En este caso, a diferencia de otros matrimonios de larga vida, no se entiende el aburrimiento como precepto ya que ambos han reconocido que de no haber tenido a su hijo pequeño Daniel, que nació en 2001, su vida familiar habría sido completamente diferente y posiblemente menos activa y jovial.
Decididos a llevarse bien, Imanol Arias habría abandonado el domicilio conyugal y se habría instalado en un céntrico piso de la capital, mientras Pastora y sus dos hijos siguen viviendo en el chalé familiar. La familia también posee su residencia estival en la localidad gaditana de Zahara de los Atunes, donde suelen pasar todos los veranos.
La historia de amor, que ahora se ve truncada, comenzó hace más de veinticinco años. Pastora Vega, licenciada en Derecho, estaba casada con Alberto Oliet y era conocida por su trabajo junto a Ignacio Salas y Guillermo Summer en el programa de TVE Y sin embargo te quiero. Aquella, que suponía su primera incursión en la pequeña pantalla, le granjeó una popularidad considerable entre el público.
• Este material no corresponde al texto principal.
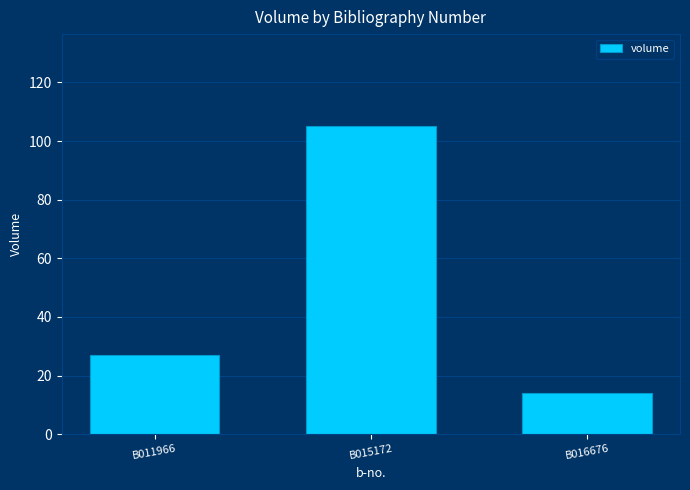

List the labels in order of value, smallest first.

B016676, B011966, B015172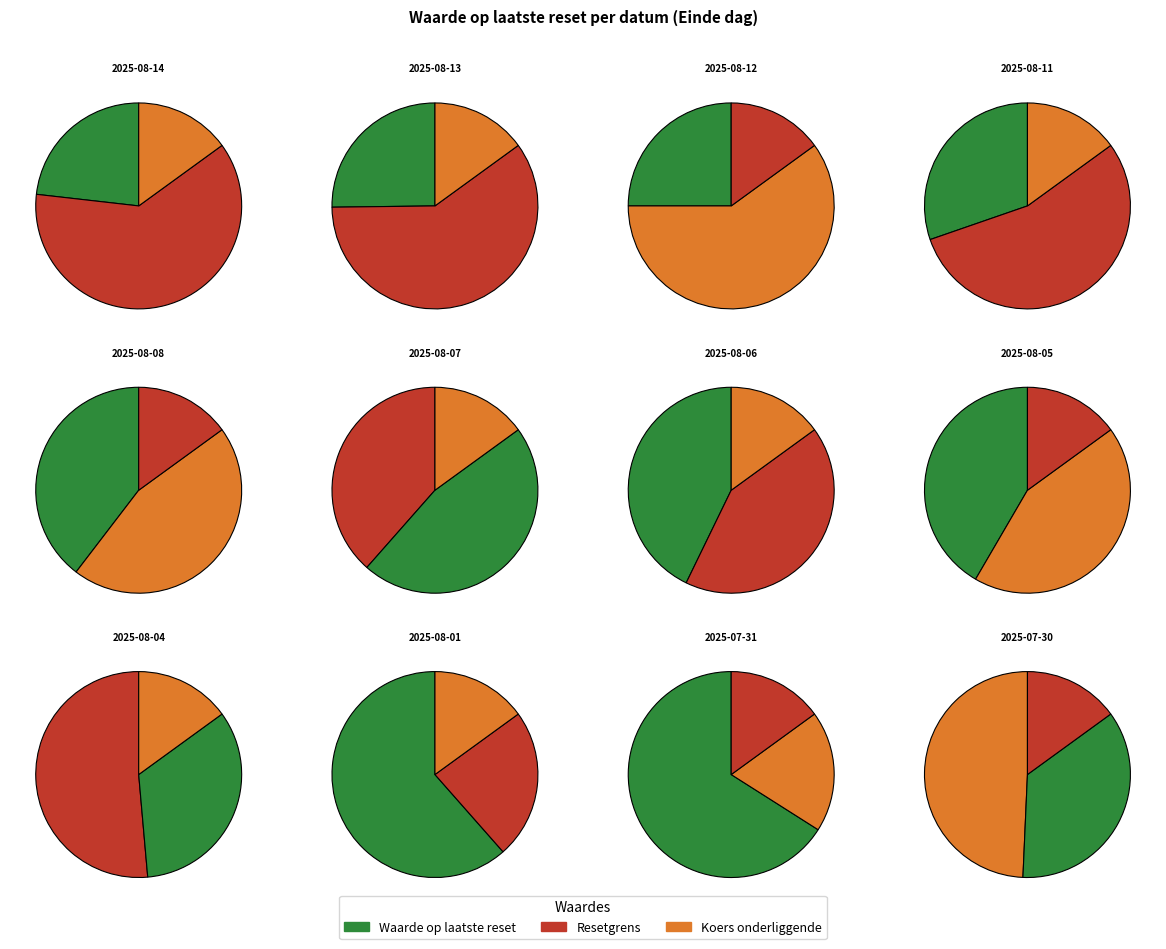

Rank the categories by value from lowest to highest.

2025-08-14, 2025-08-12, 2025-08-13, 2025-08-11, 2025-08-07, 2025-08-08, 2025-08-05, 2025-08-06, 2025-07-30, 2025-08-04, 2025-08-01, 2025-07-31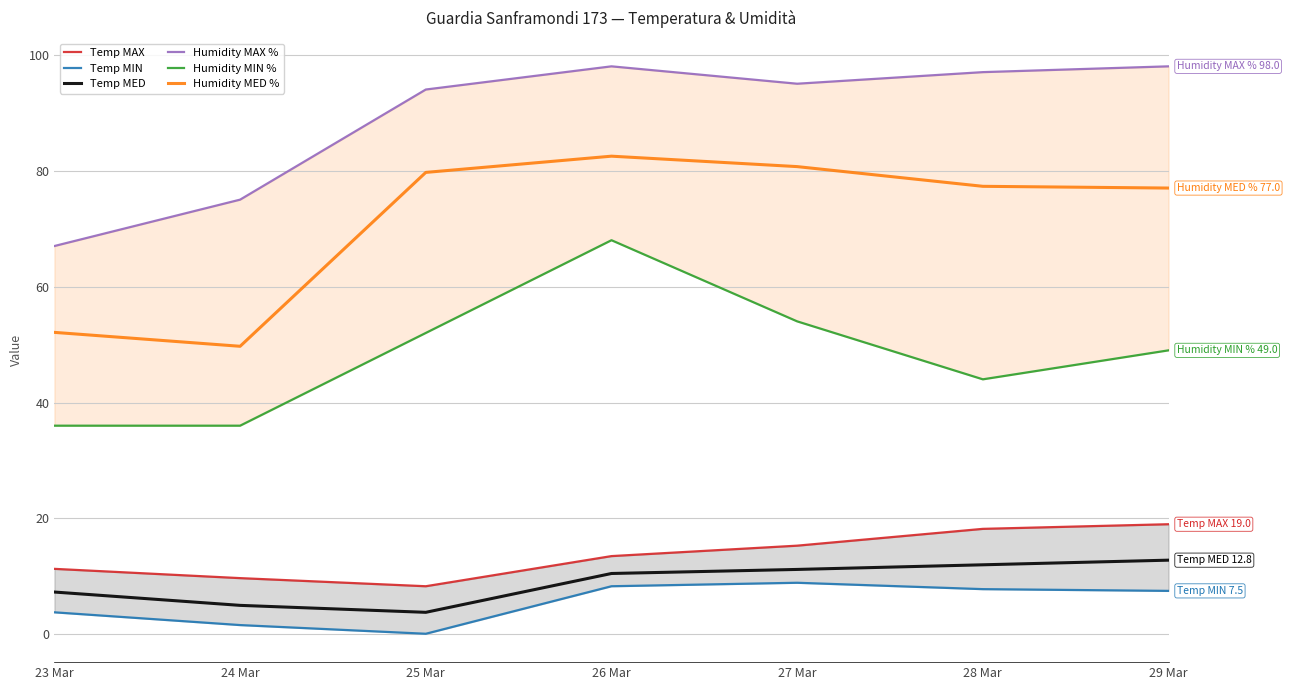

How many lines are shown in the chart?

6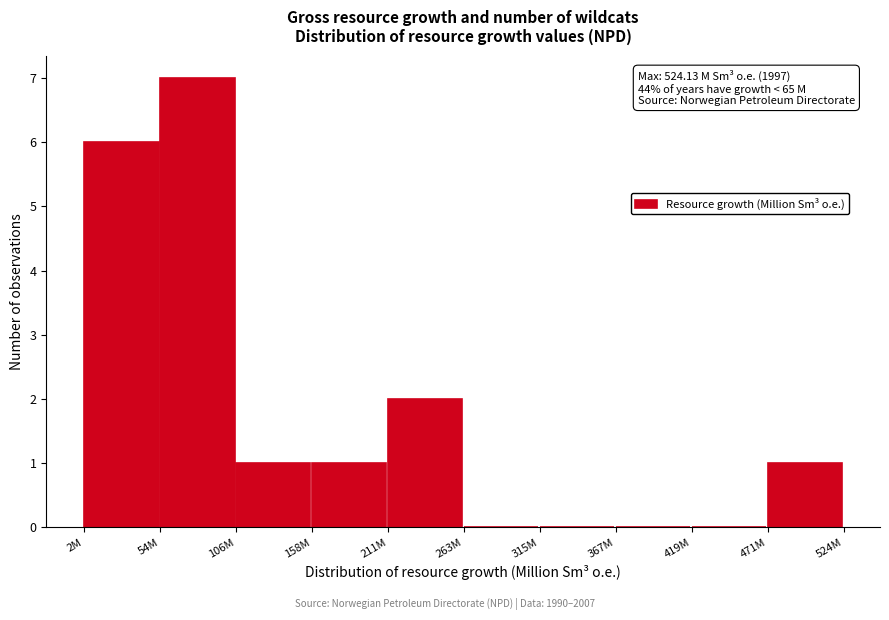

Reading left to right, list all the values displayed in this chart.

2M=6	54M=7	106M=1	158M=1	211M=2	263M=0	315M=0	367M=0	419M=0	471M=1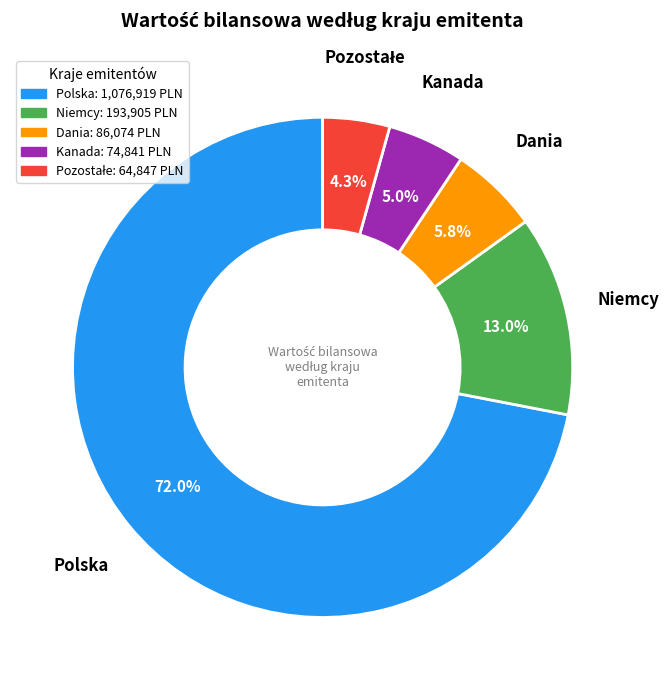

Is there any slice that represents more than half of the pie?

Yes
Buena parte de culpa la tenía lo insólito del programa, que recordaba a la célebre copla de Quintero, León y Quiroga, en el que dos hombres feos y una chica guapa -que más tarde sería sustituida por la actriz Carme Elías y Silvia Marsó- eran quienes partían la pana.
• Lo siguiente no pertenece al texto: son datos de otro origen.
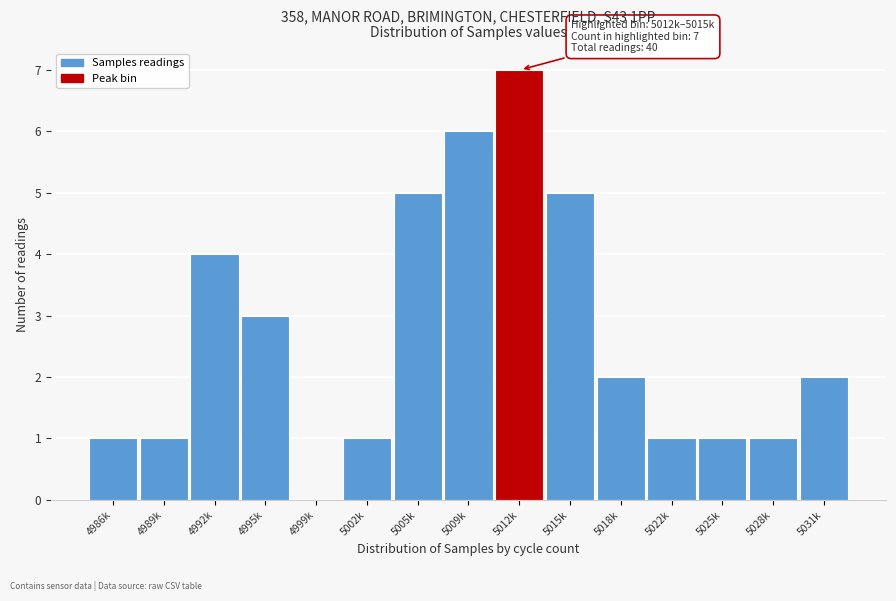

Reading right to left, what are all the values shown in this chart?

5031k=2	5028k=1	5025k=1	5022k=1	5018k=2	5015k=5	5012k=7	5009k=6	5005k=5	5002k=1	4999k=0	4995k=3	4992k=4	4989k=1	4986k=1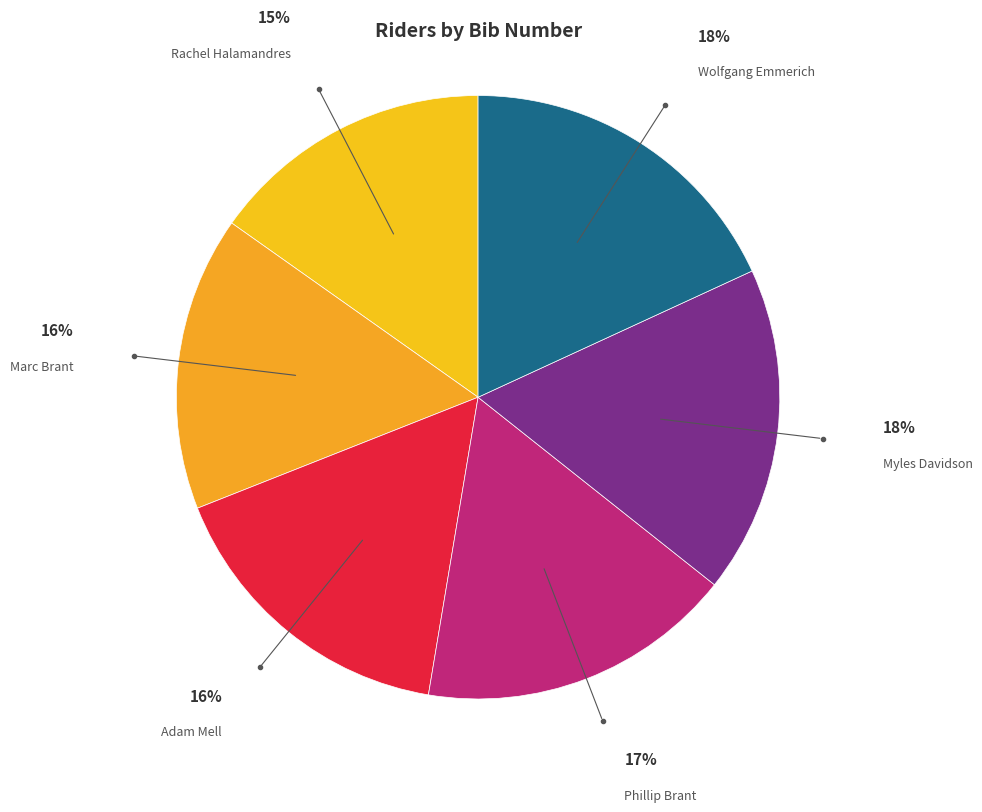

Combined, do Wolfgang Emmerich and Myles Davidson account for over 50%?

No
Fue durante esa época cuando Pastora, que además de trabajar en la televisión pública colaboraba realizando entrevistas con la revista Diez Minutos, conoció a un joven Imanol, que también estaba emparejado con la actriz Socorro Anadón. Surgió el amor y, ya separados de sus respectivos cónyugues, comenzaron en 1984 su vida en común. Una relación que recordó a la que iniciaron en su día Marina Castaño y Camilo José Cela, ya que la periodista también conoció al Nobel durante una entrevista.
Han trabajado juntos en películas como El Lute II, de Vicente Aranda, o Todos los hombres son iguales, de Gómez Pereira, y ambos rodaron también algún episodio de ‘Cuéntame’, donde el hijo mayor de ambos, Jon, trabaja como montador y editor.
Ahora que se conoce la decisión que han tomado, será complicado arrancarles alguna palabra durante los próximos días. Pastora siempre ha reconocido llevar los pantalones en la relación y en su casa. Así que estas declaraciones de archivo pueden ayudar a comprender que posiblemente haya sido ella quien ha decidido también esta vez cortar de raíz con la difusión de un comunicado sin talón bancario de por medio. En esta ocasión,
no ha habido cese temporal de la convivencia sino una separación en toda regla.